* SOURCE PASSAGE

Content starts

Monday, July 6, 2009

A Good Teacher

I've had many conversations about this one, and despite being in a faculty meeting and being told that it is an inappropriate topic of conversation, it still interests me.  And I've never understood what makes teachers so scared of this question.  I mean, I get it - believe me, I get it: there are administrators out there that are incompetent, conniving, power-crazed, just plain crazy, etc., etc., etc.

But, on the other hand, good teaching is good teaching and I've always lived by the credo: come get my job.  I'm going to do the damnedest I can to teach the best way I know how and be the most professional I can be, and if I'm that bad, then if some nut-job goes after me, and nobody stands up and calls bullshit, no students, no colleagues, nobody . . . well, perhaps I didn't deserve to be in the classroom anyway.

So, that out of the way, what makes a good teacher?  Of course, most of my conversations on this topic have been with other teachers I consider to be outstanding, and given the respect that teachers get in this society, maybe this is all for nought, but the latest conversation made me think.  I, hardly surprisingly, had/have an opinion: what separates the good teachers from the mediocre/bad/ones that should go get another job: the ones that are always thinking about their practice and thinking about how to improve it.  A friend of mine put it better: adaptability - which covers a much broader range of skills.  I tend to think about how to improve after the fact - adaptability is about adjusting in the moment (not my strength - which maybe explains my frustrations and self-doubt).  Anyway, the overall point here is that good teachers don't tend to be static or stuck in their ways.

The MAT program at Duke U.'s mantra is "A.L.E.R.T.": "A Liberally Educated, Reflective Teacher".  (It's kinda amazing I still remember that after all these years, especially as it was first introduced to me on the, like, last day of classes when we were told that accreditation people would be popping by and if we didn't say anything else we should at least repeat the mantra.)  The point, of course, is to always be thinking about what you are doing so that you can make adjustments if things aren't working well, or could work better.  In that sense, good teachers are born, not made.  I'm not sure you can really teach that, which is why it is so hard to figure out who is a good teacher and who isn't until they get up in front of the class and teach a couple of years.

Sunday, July 5, 2009

Power Corrupts and Blinds

Everybody knows that power corrupts.  It's become cliché.  But it also blinds - how else can the powerful proclaim that although power corrupts, they, themselves, have not been corrupted.  With power comes the sense that one is so powerful that one is incorruptible.  It's so easy to criticize others, and so difficult to recognize one's own fault, even when one looks.

I knew a man who had a position of power and actually verbalized his own understanding of the "power corrupts" cliché as meaning that his power corrupted the way that other people saw him.  That is, that people just didn't understand what he was doing or why he was doing it.  That his actions and intentions were pure, but the fact that he was doing them with power backing him, meant that people misperceived him.  Of course, in reality, he was corrupted and blinded to his corruption, for really that is the corruption - one always thinks that what one is doing is "right" or "justified" or at the very least "not wrong".  Otherwise, one wouldn't do it - human beings generally don't go out of their way to consciously do evil, or at least psychologically protect themselves by convincing themselves that they aren't evil, or that the ends justify the means.

Content ends

* WHAT TO DO
Repeat word for word the stretch of the blog excerpt from "I've had many" through "the classroom anyway.". The material after the blog excerpt isn't required.

* INFORMATION SUPPLIED
Content starts

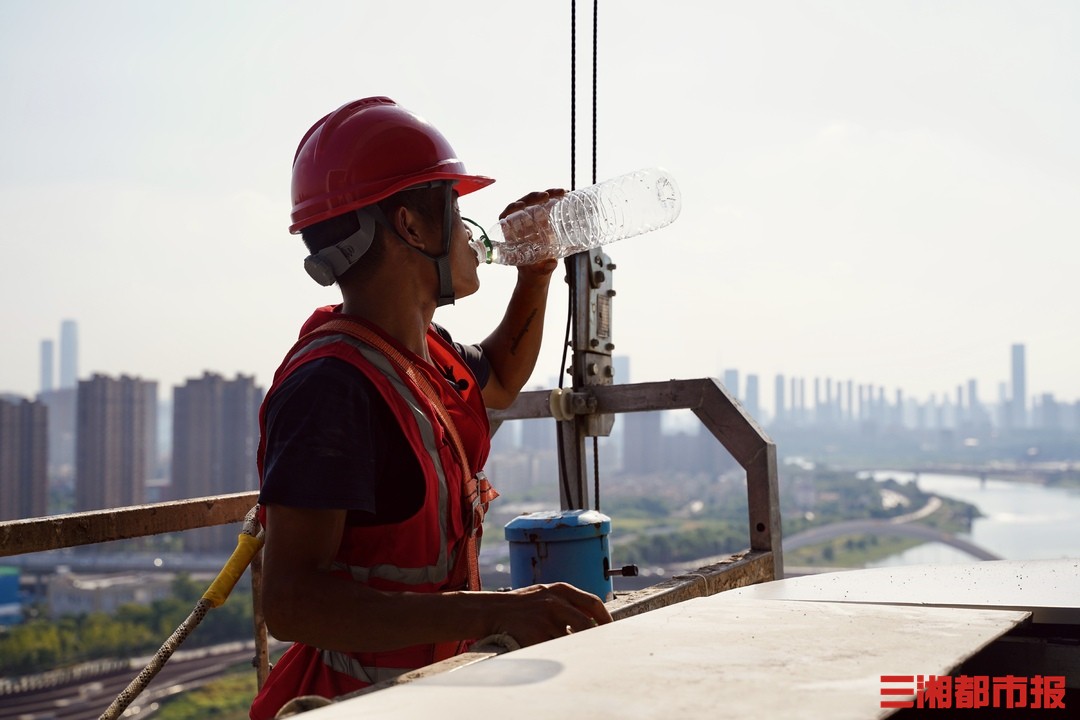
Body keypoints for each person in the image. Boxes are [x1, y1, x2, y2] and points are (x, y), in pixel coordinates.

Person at [249, 96, 612, 719]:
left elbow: (496, 378)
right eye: (455, 207)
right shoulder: (331, 389)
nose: (473, 232)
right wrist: (500, 610)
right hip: (354, 703)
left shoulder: (423, 357)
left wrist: (536, 272)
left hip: (428, 692)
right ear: (411, 226)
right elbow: (290, 602)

Content ends

* SOLUTION FOR THIS PROBLEM
I've had many conversations about this one, and despite being in a faculty meeting and being told that it is an inappropriate topic of conversation, it still interests me.  And I've never understood what makes teachers so scared of this question.  I mean, I get it - believe me, I get it: there are administrators out there that are incompetent, conniving, power-crazed, just plain crazy, etc., etc., etc.

But, on the other hand, good teaching is good teaching and I've always lived by the credo: come get my job.  I'm going to do the damnedest I can to teach the best way I know how and be the most professional I can be, and if I'm that bad, then if some nut-job goes after me, and nobody stands up and calls bullshit, no students, no colleagues, nobody . . . well, perhaps I didn't deserve to be in the classroom anyway.